Diplomatic contacts between Turkey and Israel

Intelligence meetings are taking place between Turkish and Israeli delegations despite the breakdown of the relationship ten years ago
Combination of images of the Prime Minister of Israel, Benjamin Netanyahu, and the President of Turkey, Recep Tayyip Erdogan

AFP/RONEN ZVULUN Y OZAN KOSE  -   Combination of images of the Prime Minister of Israel, Benjamin Netanyahu, and the President of Turkey, Recep Tayyip Erdogan

A delegation from the Turkish intelligence service, led by Hakan Fidan, reportedly met with Israeli counterparts, according to Al-Monitor, to discuss issues related to the security environment in the region, especially with regard to the situation in Syria and Libya. These meetings have reportedly been held repeatedly in the recent past. However, according to the sources, the novelty with respect to this latest meeting is related to the possibility of resuming the contact lost in 2010, which included the withdrawal of the diplomatic representation of both countries.

On 31 May 2010 an incident took place between a group of boats carrying humanitarian aid for the Gaza Strip and Israeli naval forces.
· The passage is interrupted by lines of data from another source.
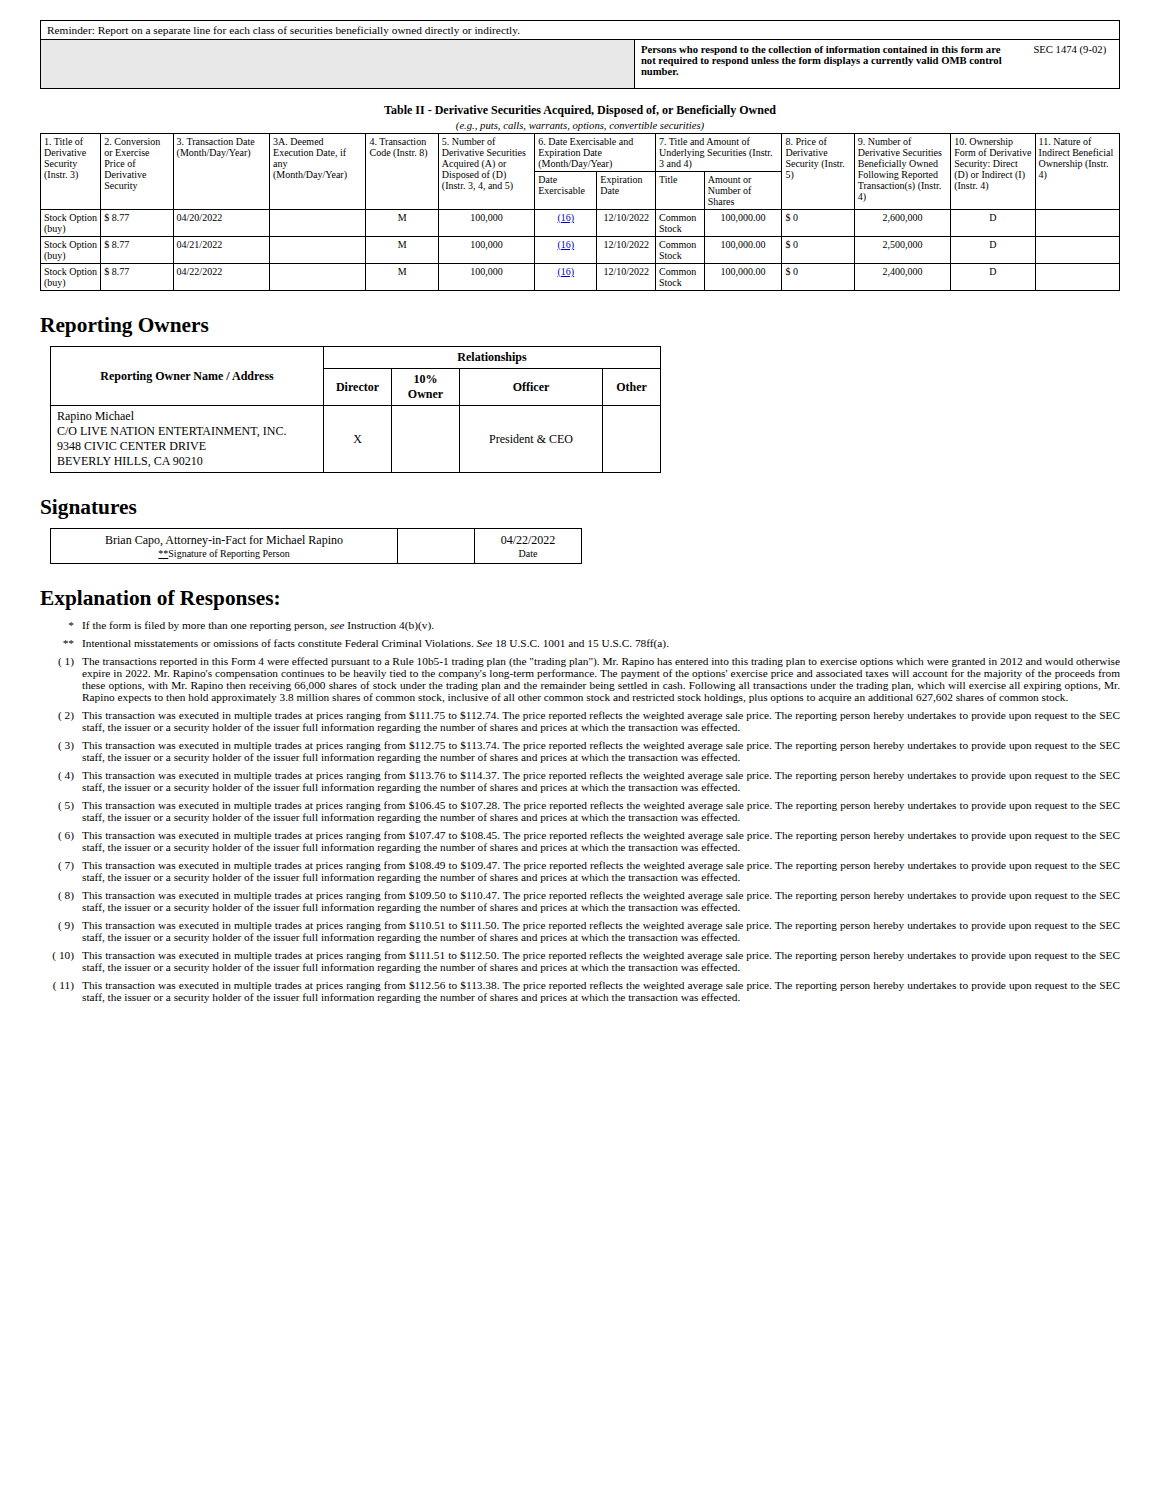Reminder: Report on a separate line for each class of securities beneficially owned directly or indirectly.
Persons who respond to the collection of information contained in this form are not required to respond unless the form displays a currently valid OMB control number. SEC 1474 (9-02)
Table II - Derivative Securities Acquired, Disposed of, or Beneficially Owned
(e.g., puts, calls, warrants, options, convertible securities)
| 1. Title of Derivative Security (Instr. 3) | 2. Conversion or Exercise Price of Derivative Security | 3. Transaction Date (Month/Day/Year) | 3A. Deemed Execution Date, if any (Month/Day/Year) | 4. Transaction Code (Instr. 8) | 5. Number of Derivative Securities Acquired (A) or Disposed of (D) (Instr. 3, 4, and 5) | 6. Date Exercisable and Expiration Date (Month/Day/Year) | 7. Title and Amount of Underlying Securities (Instr. 3 and 4) | 8. Price of Derivative Security (Instr. 5) | 9. Number of Derivative Securities Beneficially Owned Following Reported Transaction(s) (Instr. 4) | 10. Ownership Form of Derivative Security: Direct (D) or Indirect (I) (Instr. 4) | 11. Nature of Indirect Beneficial Ownership (Instr. 4) |
| --- | --- | --- | --- | --- | --- | --- | --- | --- | --- | --- | --- |
| Date Exercisable | Expiration Date | Title | Amount or Number of Shares |
| Stock Option (buy) | $ 8.77 | 04/20/2022 | | M | 100,000 | (16) | 12/10/2022 | Common Stock | 100,000.00 | $ 0 | 2,600,000 | D | |
| Stock Option (buy) | $ 8.77 | 04/21/2022 | | M | 100,000 | (16) | 12/10/2022 | Common Stock | 100,000.00 | $ 0 | 2,500,000 | D | |
| Stock Option (buy) | $ 8.77 | 04/22/2022 | | M | 100,000 | (16) | 12/10/2022 | Common Stock | 100,000.00 | $ 0 | 2,400,000 | D | |
Reporting Owners
| Reporting Owner Name / Address | Relationships |
| --- | --- |
| Director | 10% Owner | Officer | Other |
| Rapino Michael C/O LIVE NATION ENTERTAINMENT, INC. 9348 CIVIC CENTER DRIVE BEVERLY HILLS, CA 90210 | X | | President & CEO | |
Signatures
| Brian Capo, Attorney-in-Fact for Michael Rapino ** Signature of Reporting Person | | 04/22/2022 Date |
Explanation of Responses:
*
If the form is filed by more than one reporting person, see Instruction 4(b)(v).
**
Intentional misstatements or omissions of facts constitute Federal Criminal Violations. See 18 U.S.C. 1001 and 15 U.S.C. 78ff(a).
( 1)
The transactions reported in this Form 4 were effected pursuant to a Rule 10b5-1 trading plan (the "trading plan"). Mr. Rapino has entered into this trading plan to exercise options which were granted in 2012 and would otherwise expire in 2022. Mr. Rapino's compensation continues to be heavily tied to the company's long-term performance. The payment of the options' exercise price and associated taxes will account for the majority of the proceeds from these options, with Mr. Rapino then receiving 66,000 shares of stock under the trading plan and the remainder being settled in cash. Following all transactions under the trading plan, which will exercise all expiring options, Mr. Rapino expects to then hold approximately 3.8 million shares of common stock, inclusive of all other common stock and restricted stock holdings, plus options to acquire an additional 627,602 shares of common stock.
( 2)
This transaction was executed in multiple trades at prices ranging from $111.75 to $112.74. The price reported reflects the weighted average sale price. The reporting person hereby undertakes to provide upon request to the SEC staff, the issuer or a security holder of the issuer full information regarding the number of shares and prices at which the transaction was effected.
( 3)
This transaction was executed in multiple trades at prices ranging from $112.75 to $113.74. The price reported reflects the weighted average sale price. The reporting person hereby undertakes to provide upon request to the SEC staff, the issuer or a security holder of the issuer full information regarding the number of shares and prices at which the transaction was effected.
( 4)
This transaction was executed in multiple trades at prices ranging from $113.76 to $114.37. The price reported reflects the weighted average sale price. The reporting person hereby undertakes to provide upon request to the SEC staff, the issuer or a security holder of the issuer full information regarding the number of shares and prices at which the transaction was effected.
( 5)
This transaction was executed in multiple trades at prices ranging from $106.45 to $107.28. The price reported reflects the weighted average sale price. The reporting person hereby undertakes to provide upon request to the SEC staff, the issuer or a security holder of the issuer full information regarding the number of shares and prices at which the transaction was effected.
( 6)
This transaction was executed in multiple trades at prices ranging from $107.47 to $108.45. The price reported reflects the weighted average sale price. The reporting person hereby undertakes to provide upon request to the SEC staff, the issuer or a security holder of the issuer full information regarding the number of shares and prices at which the transaction was effected.
( 7)
This transaction was executed in multiple trades at prices ranging from $108.49 to $109.47. The price reported reflects the weighted average sale price. The reporting person hereby undertakes to provide upon request to the SEC staff, the issuer or a security holder of the issuer full information regarding the number of shares and prices at which the transaction was effected.
( 8)
This transaction was executed in multiple trades at prices ranging from $109.50 to $110.47. The price reported reflects the weighted average sale price. The reporting person hereby undertakes to provide upon request to the SEC staff, the issuer or a security holder of the issuer full information regarding the number of shares and prices at which the transaction was effected.
( 9)
This transaction was executed in multiple trades at prices ranging from $110.51 to $111.50. The price reported reflects the weighted average sale price. The reporting person hereby undertakes to provide upon request to the SEC staff, the issuer or a security holder of the issuer full information regarding the number of shares and prices at which the transaction was effected.
( 10)
This transaction was executed in multiple trades at prices ranging from $111.51 to $112.50. The price reported reflects the weighted average sale price. The reporting person hereby undertakes to provide upon request to the SEC staff, the issuer or a security holder of the issuer full information regarding the number of shares and prices at which the transaction was effected.
( 11)
This transaction was executed in multiple trades at prices ranging from $112.56 to $113.38. The price reported reflects the weighted average sale price. The reporting person hereby undertakes to provide upon request to the SEC staff, the issuer or a security holder of the issuer full information regarding the number of shares and prices at which the transaction was effected.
As a result of the clash, several activists of Turkish origin were killed, triggering a major protest from the international community and in particular from Turkey. The diplomatic clash caused an appeal to the respective diplomatic delegations and a breaking-off of relations. This rupture would also include the end of military collaboration, also in the field of defence industry.

Despite this cooling of relations, attempts are now being made to resume them by holding meetings between the two sides with a low profile, which is now seeking to rise. At this latest meeting, the possibility of having diplomatic representation in both countries again would have been considered, which would bring Ankara and Tel Aviv closer together. 

Even during the first wave of the coronavirus, both countries maintained contacts owing to Israel's need for healthcare material, which Turkey attempted to alleviate by sending protective material for its toilets. This gesture, which was well received in Israel, would have made possible the current meetings to re-establish relations between Ankara and Tel Aviv. However, it will be difficult to make the relationship between the two countries fully friendly, given Erdogan's attitude to many of the conflicts in the region and the ties he is forging with Teheran. The latter is of concern and much in Israel, which is engaged in an almost constant struggle with the military branch of Hezbollah along the Blue Line with Lebanon and with Hamas in the Palestinian territories, both groups being supported militarily and financially by Iran.